**Exercise objective**
Scan the data below for lines holding the word "Normal", and copy each line found.

**Source data**
= = = = =

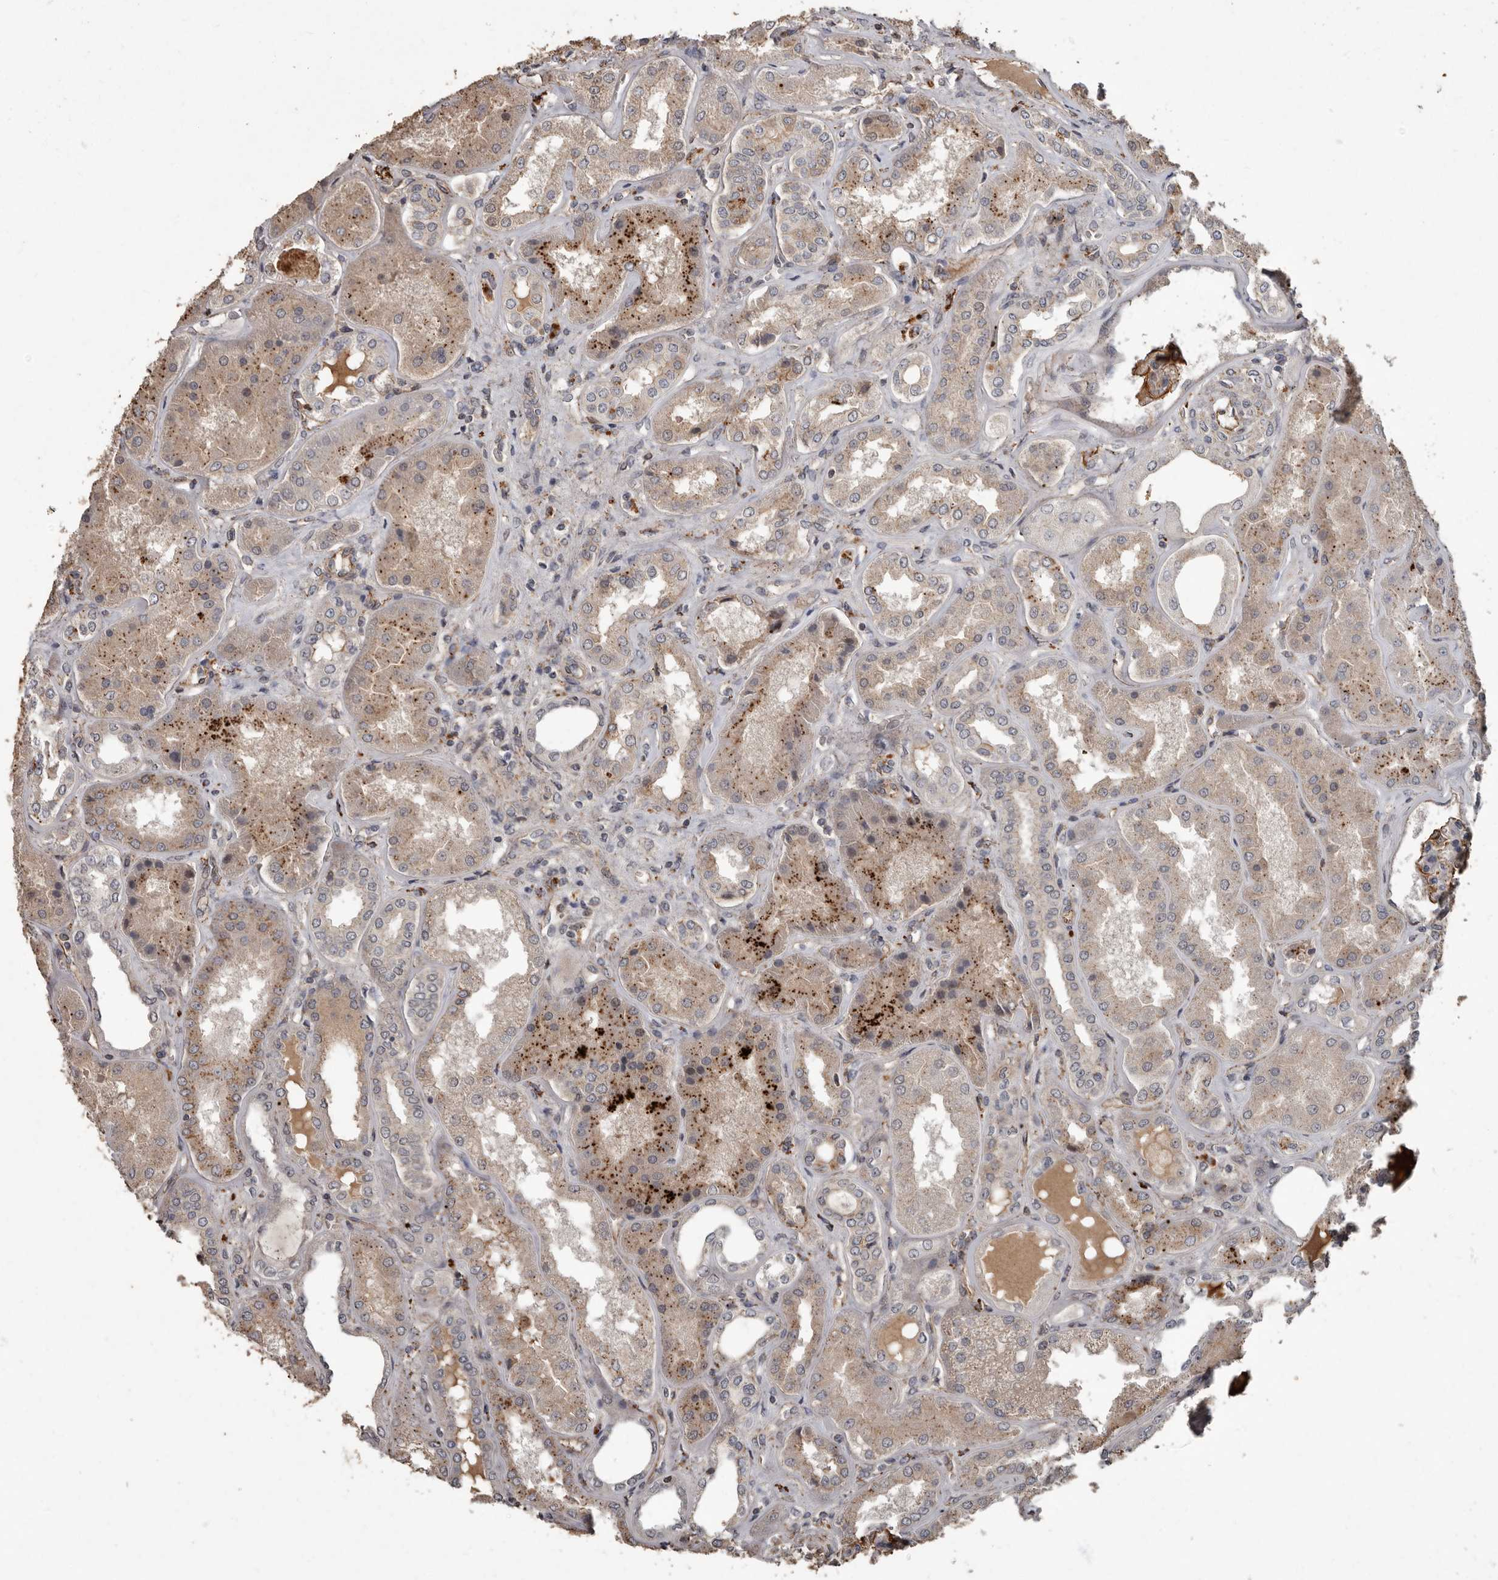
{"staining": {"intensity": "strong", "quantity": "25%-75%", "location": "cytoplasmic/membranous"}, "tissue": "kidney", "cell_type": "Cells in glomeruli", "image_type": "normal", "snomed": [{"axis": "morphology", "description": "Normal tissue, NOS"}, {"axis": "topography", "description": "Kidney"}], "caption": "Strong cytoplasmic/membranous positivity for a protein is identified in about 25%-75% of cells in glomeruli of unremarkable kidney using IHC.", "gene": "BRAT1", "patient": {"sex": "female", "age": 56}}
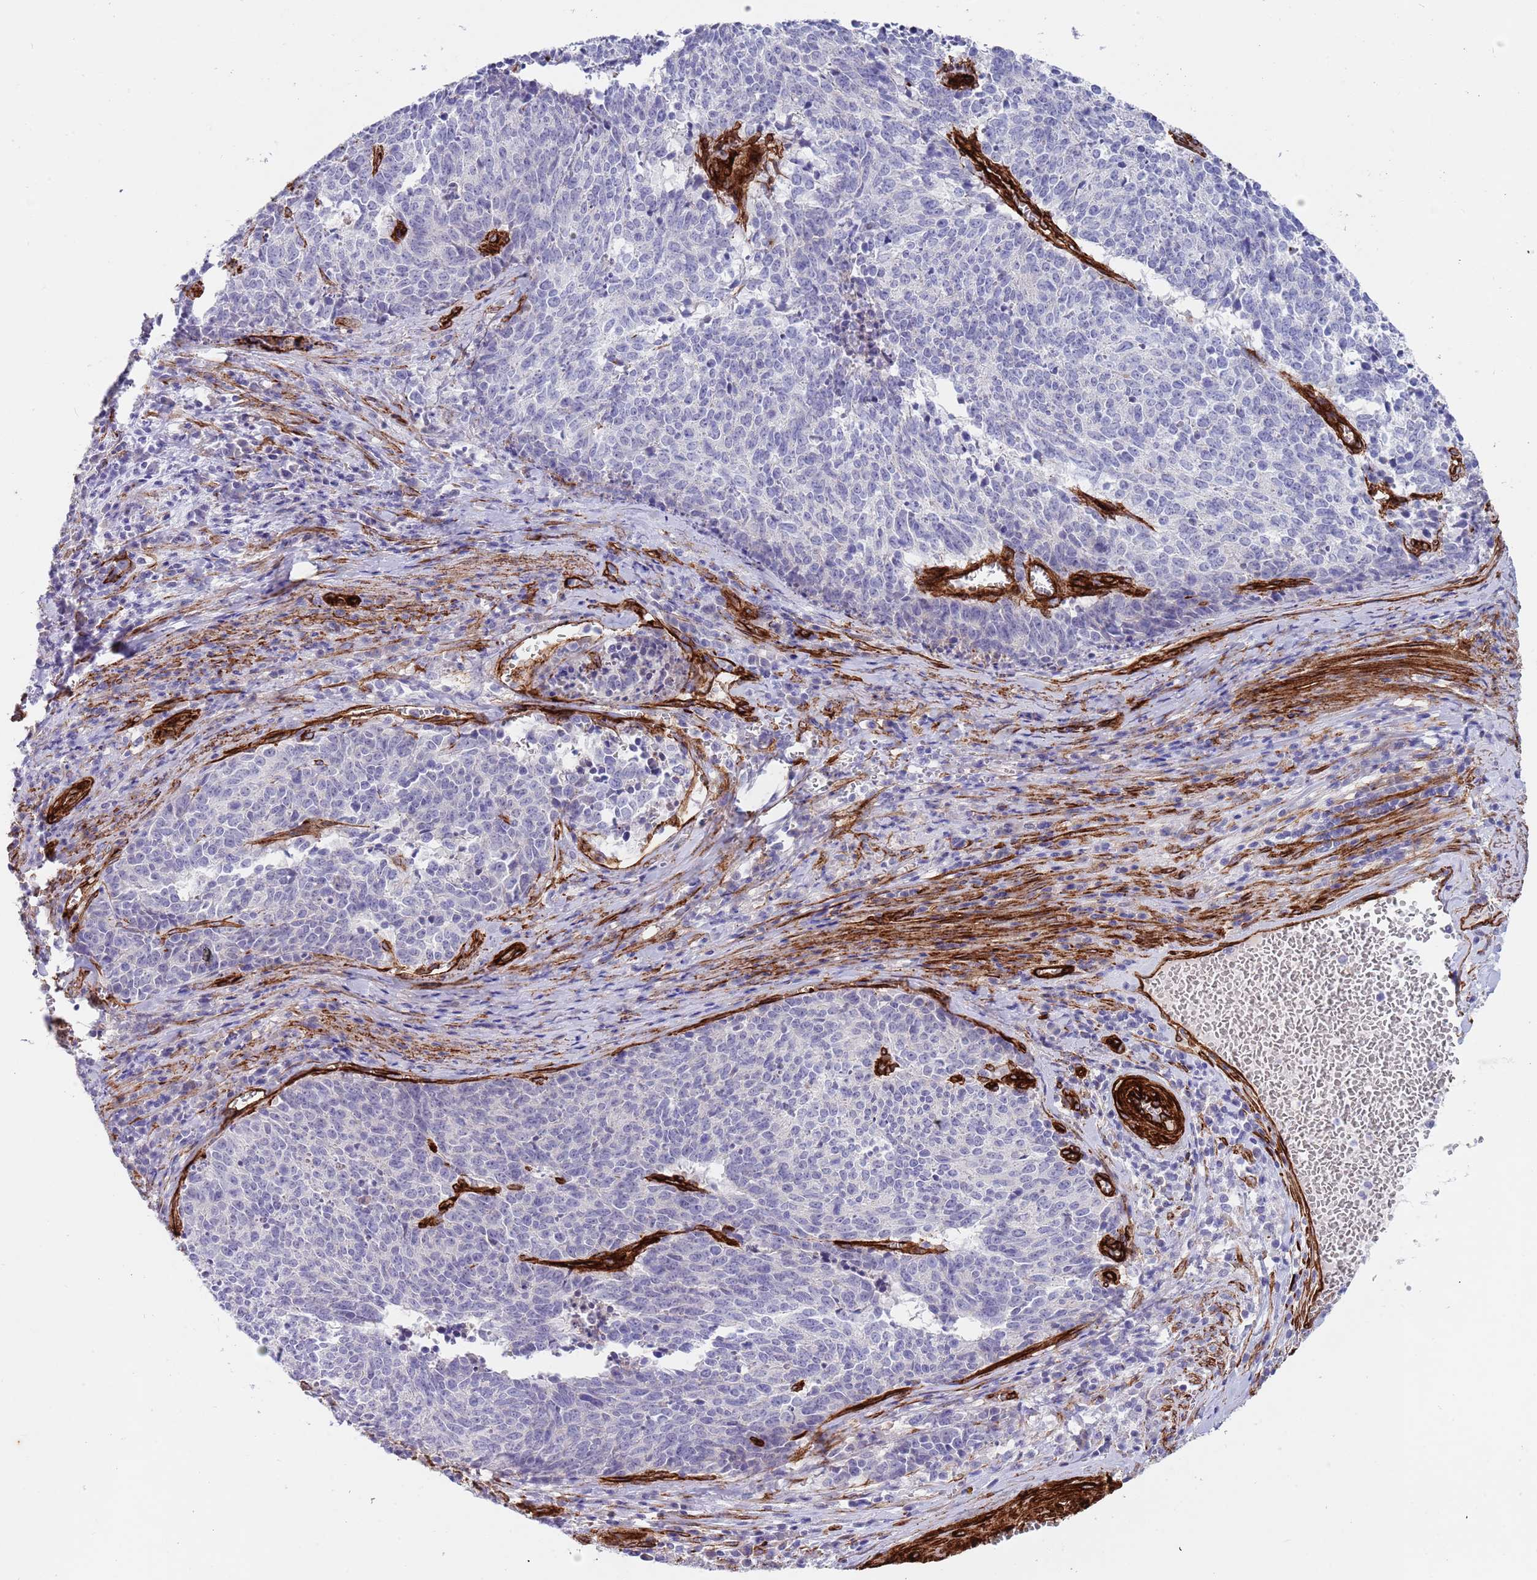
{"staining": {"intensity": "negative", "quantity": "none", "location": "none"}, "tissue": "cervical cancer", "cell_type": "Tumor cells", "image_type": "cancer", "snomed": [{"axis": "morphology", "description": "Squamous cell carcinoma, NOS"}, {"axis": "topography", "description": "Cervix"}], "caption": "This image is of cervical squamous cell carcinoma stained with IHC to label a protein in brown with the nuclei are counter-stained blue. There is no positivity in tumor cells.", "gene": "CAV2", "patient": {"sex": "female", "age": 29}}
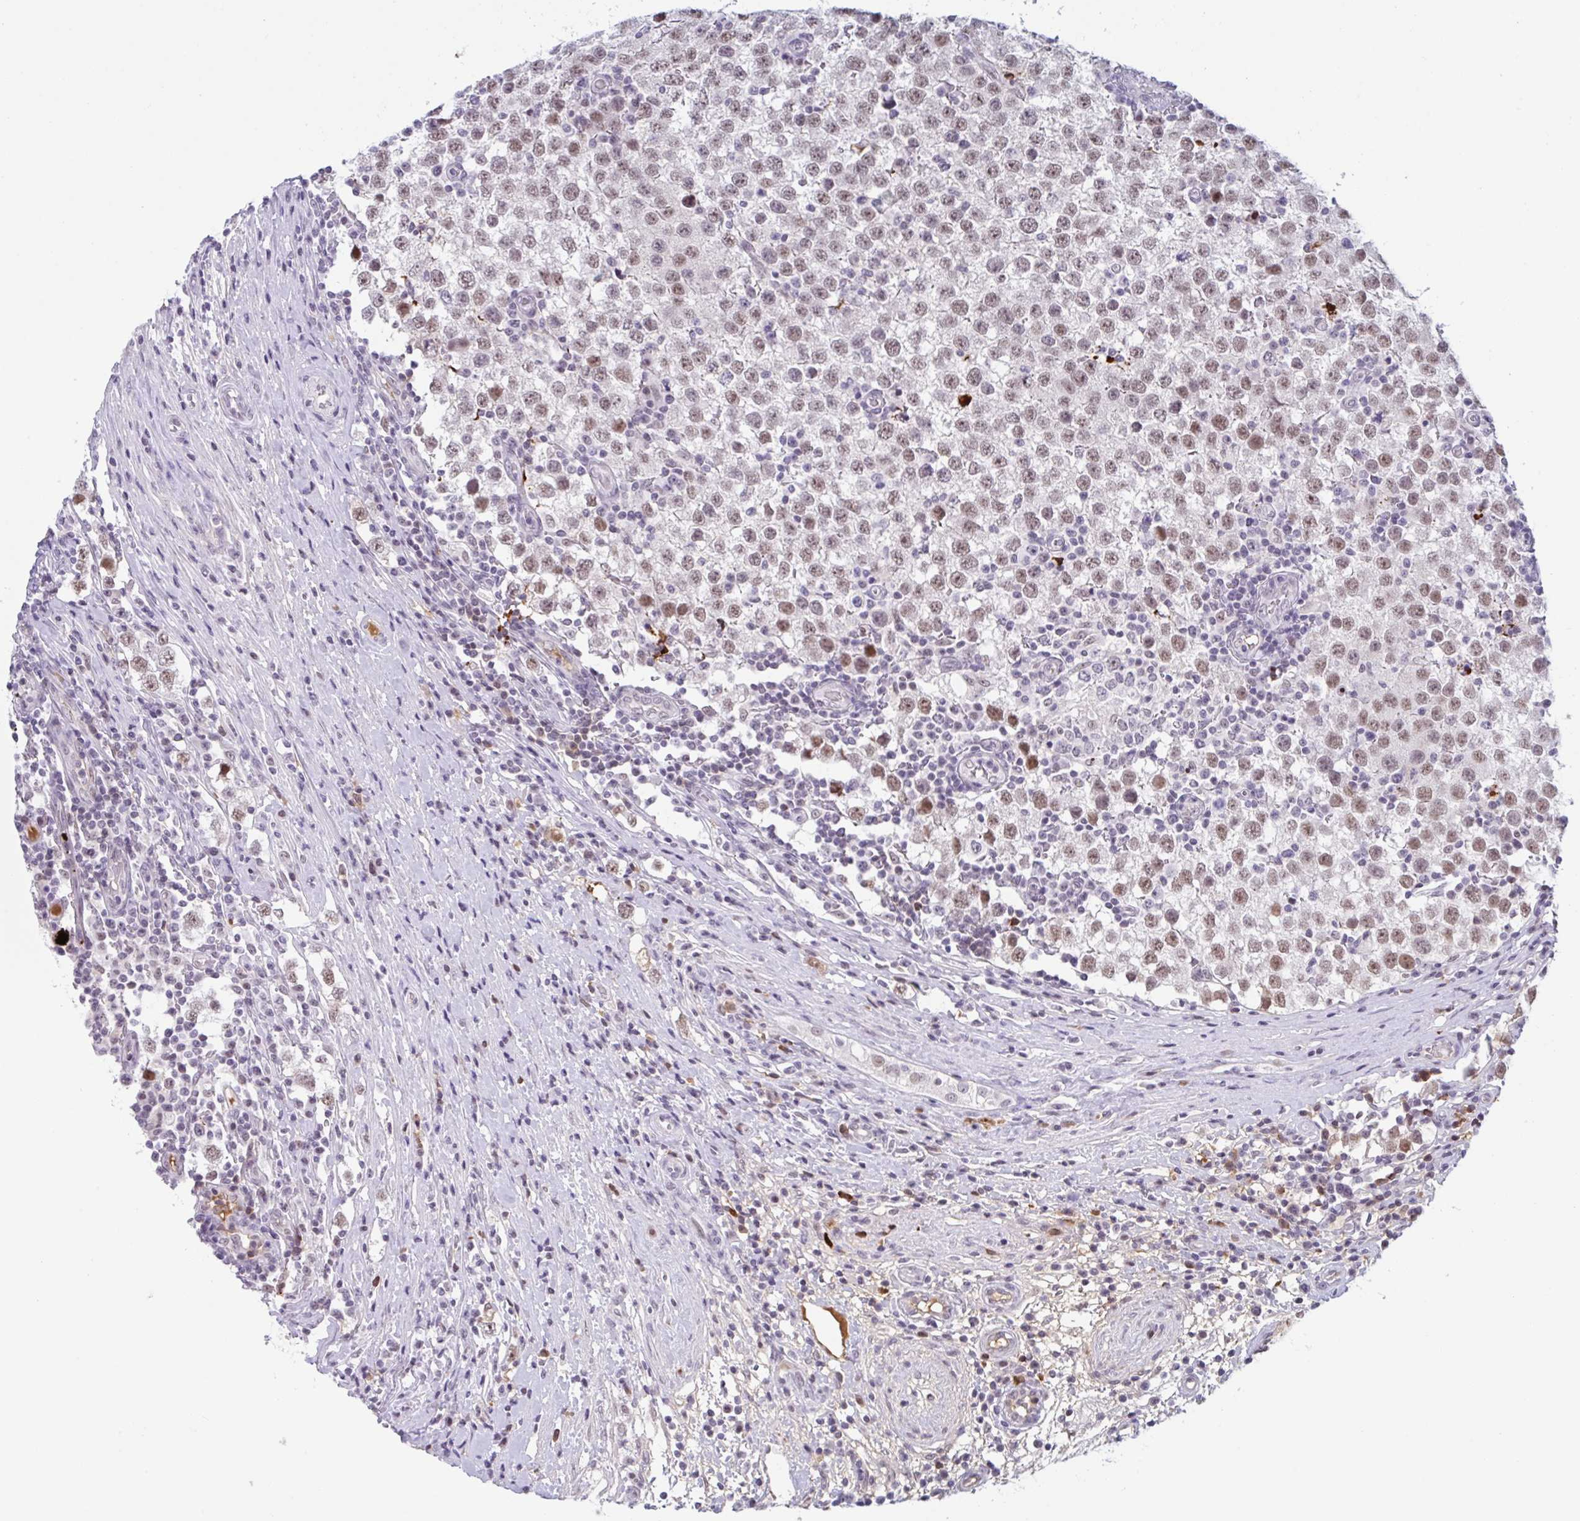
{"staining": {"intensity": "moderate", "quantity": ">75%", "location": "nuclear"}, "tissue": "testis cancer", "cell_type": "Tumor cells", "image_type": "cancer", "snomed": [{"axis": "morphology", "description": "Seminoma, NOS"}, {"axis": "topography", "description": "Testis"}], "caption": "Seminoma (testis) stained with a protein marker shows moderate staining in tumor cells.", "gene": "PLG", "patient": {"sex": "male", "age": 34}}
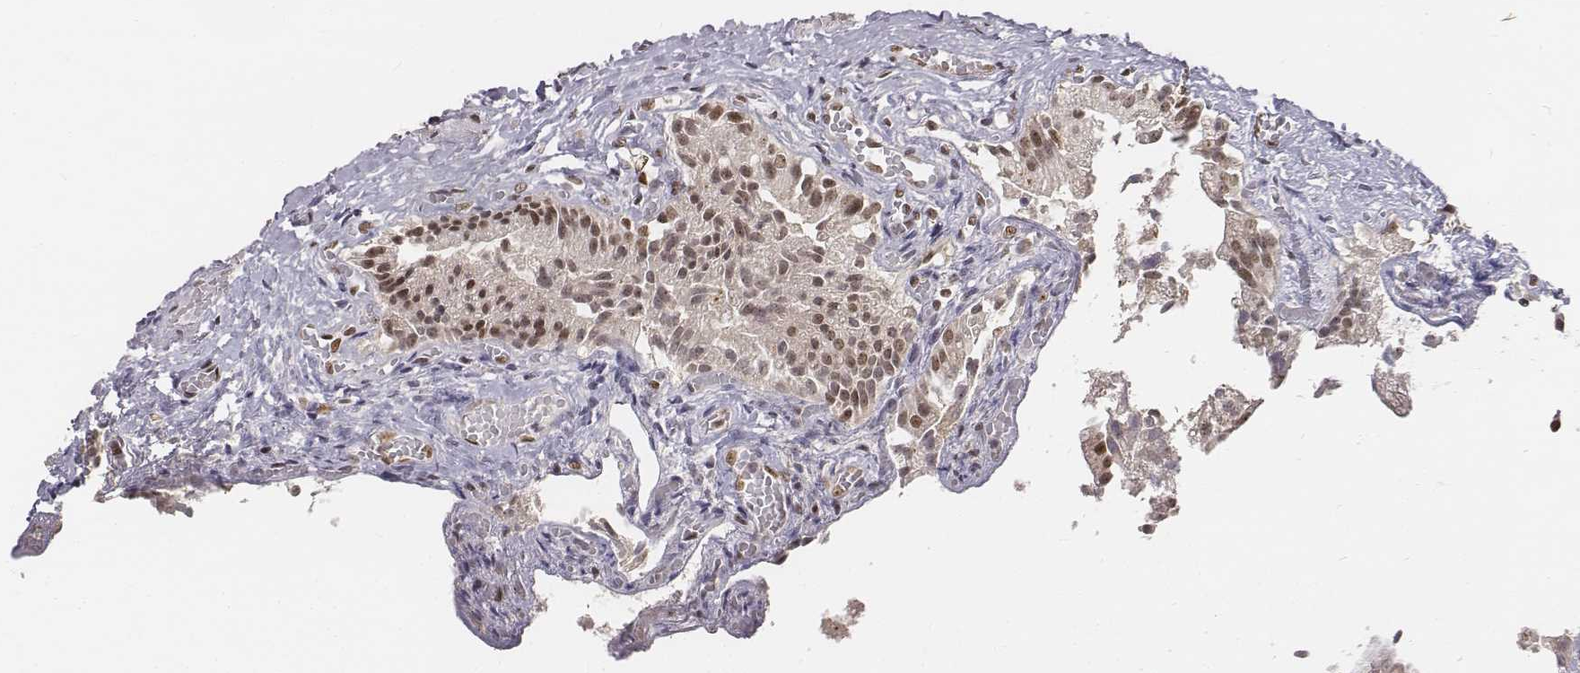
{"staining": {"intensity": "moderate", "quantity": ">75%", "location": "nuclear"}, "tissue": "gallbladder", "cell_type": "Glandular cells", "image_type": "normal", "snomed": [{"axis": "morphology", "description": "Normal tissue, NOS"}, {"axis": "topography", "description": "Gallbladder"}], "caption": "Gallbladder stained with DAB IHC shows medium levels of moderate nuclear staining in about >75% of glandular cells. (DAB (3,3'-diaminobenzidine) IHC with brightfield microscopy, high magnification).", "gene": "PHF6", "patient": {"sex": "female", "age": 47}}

= = = = =

**Task output**
{"staining": {"intensity": "strong", "quantity": "25%-75%", "location": "cytoplasmic/membranous"}, "tissue": "kidney", "cell_type": "Cells in glomeruli", "image_type": "normal", "snomed": [{"axis": "morphology", "description": "Normal tissue, NOS"}, {"axis": "topography", "description": "Kidney"}], "caption": "Strong cytoplasmic/membranous positivity for a protein is identified in about 25%-75% of cells in glomeruli of unremarkable kidney using IHC.", "gene": "BRAT1", "patient": {"sex": "female", "age": 56}}
{"staining": {"intensity": "moderate", "quantity": ">75%", "location": "nuclear"}, "tissue": "gallbladder", "cell_type": "Glandular cells", "image_type": "normal", "snomed": [{"axis": "morphology", "description": "Normal tissue, NOS"}, {"axis": "topography", "description": "Gallbladder"}], "caption": "Gallbladder stained with DAB IHC shows medium levels of moderate nuclear staining in about >75% of glandular cells. (DAB (3,3'-diaminobenzidine) IHC with brightfield microscopy, high magnification).", "gene": "PHF6", "patient": {"sex": "female", "age": 47}}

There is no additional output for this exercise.